Mas a evidência de que nem tudo o que luz é ouro aparece agora, com os documentos que mostram que, afinal, a tal proposta do Citigroup foi travada, sim, mas não por Sócrates e pelo seu gabinete. Foi, imagine-se, por Franquelim Alves – um dos mais enlameados ex-membros do BPN. Muitos nem acharam importante. Muitos eram os mesmos que diziam, com certezas, que a proposta tinha sido travada por Sócrates. Há ironias incríveis.
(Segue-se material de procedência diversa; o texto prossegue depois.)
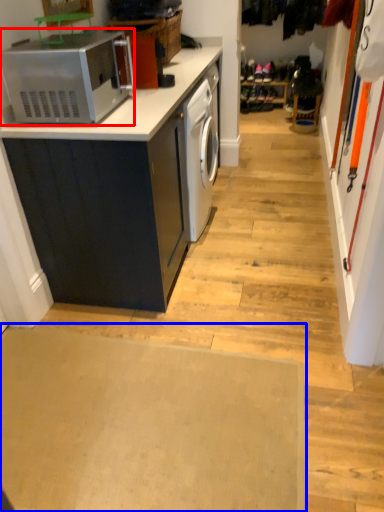
Question: Which object appears farthest to the camera in this image, home appliance (highlighted by a red box) or plain (highlighted by a blue box)?

Choices:
 (A) home appliance
 (B) plain

Answer: (A)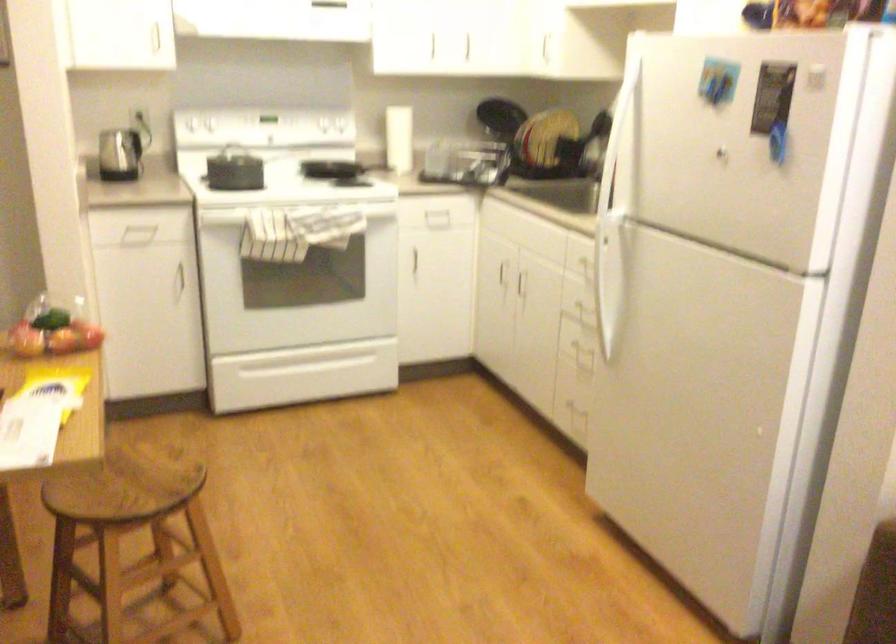
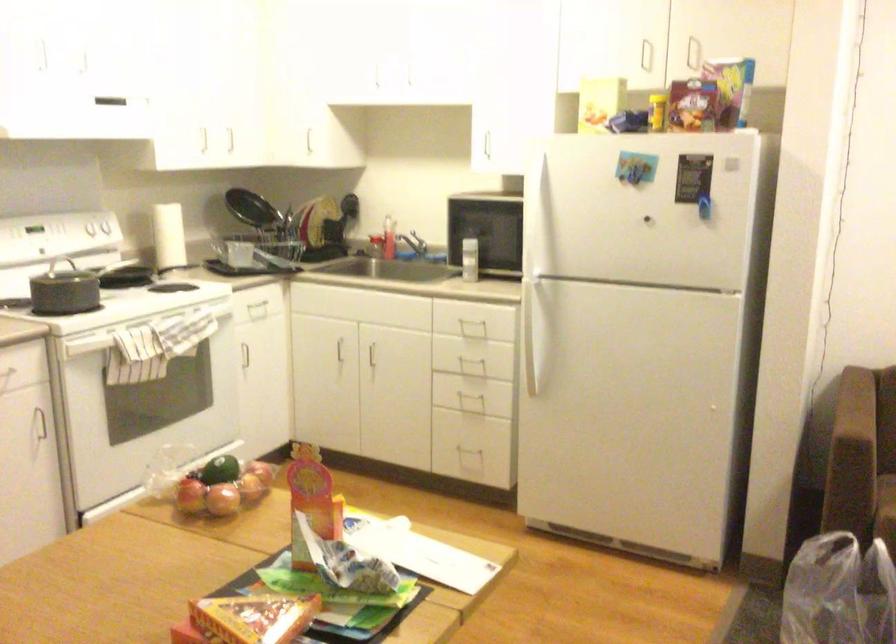
Where in the second image is the point corresponding to point (298, 261) from the first image?

(174, 382)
Mas há erros em que não quero cair: se isto se soube agora foi porque Sócrates deixou os papéis em S. Bento quando saiu. E, já agora, nada disto iliba ainda Pais Jorge.l

(com base no artigo publicado no Sol, a 9 de Agosto)

Standard
Swap

Um swap no Governo

O novo secretário de Estado do Tesouro estava já metido num problema. Hoje, depois do ‘briefing’ a que quis comparecer, o caso ficou bastante mais sério. Para ele e para a ministra das Finanças – que até tinha ganho algum tempo com a sua ida à Comissão de Inquérito esta semana.

Vejamos este caso.

  1. No início deste processo, o próprio Governo estabeleceu um critério político para a sua própria conduta neste caso. Dois secretários de Estado foram demitidos, precisamente por estarem envolvidos, à altura dos factos, na contratação deste tipo de produtos por empresas do Estado.
  2. Esse critério já não era simples. Se Juvenal Silva Peneda e Braga Lino saíram, Maria Luís Albuquerque e Marco António Costa ficaram. A primeira por (enquanto responsável financeira da Refer) não ter ‘comprado’ swap tóxicos (só ‘complexos’, argumenta o IGCP); o segundo por não ter poder executivo na Administração do Metro do Porto.
  3. Mesmo assim, insisto, havia um critério. E ele aprofundou-se com a demissão de alguns gestores públicos – por terem comprado esses mesmos swaps. E até com uma investigação a quem devia ter descoberto o problema e nada fez.
  4. Agora sabe-se que Pais Jorge, há duas semanas contratado por Maria Luís Albuquerque, esteve no Citigroup. E que alegadamente teve uma reunião no gabinete de José Sócrates, onde se pretendia vender estes produtos ao Estado. Atente-se: a argumentação era que, financiando-se com swaps, as empresas conseguiam esconder essa dívida das estatísticas oficiais.
  5. Pais Jorge justificou hoje que só estava na “área de clientes” do Citigroup. E que não tinha responsabilidades na “concepção, elaboração e negociação” dos produtos, derivados ou não. Pois, não chega.
  6. Não chega porque não percebemos o que era isso da “relação com clientes” (fazia o quê, precisamente?). E não chega também quando Pais Jorge confirma ter tido “centenas de reuniões” para apresentar tais produtos – mesmo que alegue, depois, não se recordar se esteve naquela em São Bento, em 2005.
  7. Ora, não é possível acreditar que Pais Jorge tenha estado a apresentar produtos tóxicos sem perceber o que estava a ‘vender’ – senão, não era hoje Secretário de Estado do Tesouro, como diz a Graça Franco, no site da Renascença. Mas se percebia o problema ético daquele produto que tinha que defender, não se entende como pode agora estar num Governo que contesta, em tribunal, um banco por ter enganado o Estado vendendo-lhe tais produtos. Sobretudo com o critério político que este Governo criou com as demissões anteriores.
  8. Dito isto, é claro que não me ofende nada que um secretário de Estado tenha no seu currículo uma passagem pelo Citigroup. E até admito que me possam convencer que, tendo lá estado, não tinha responsabilidade nenhuma na venda destes produtos ao Estado. Agora, isto que ouvi hoje não me convence nada.
  9. E se Pais Jorge (e Maria Luís Albuquerque) acha que basta dizer isto quando for chamado à Comissão de Inquérito é porque não está mesmo a ver bem o filme em que está metido. Nada mesmo.

P.S. O argumentário do Citigroup, em 2005, foi precisamente o que levou a Grécia ao problema que enfrentou hoje (porque a Grécia comprou aqueles produtos em massa, escondendo-os do Eurostat). A troika deve gostar disto, quando estiver a falar com Pais Jorge.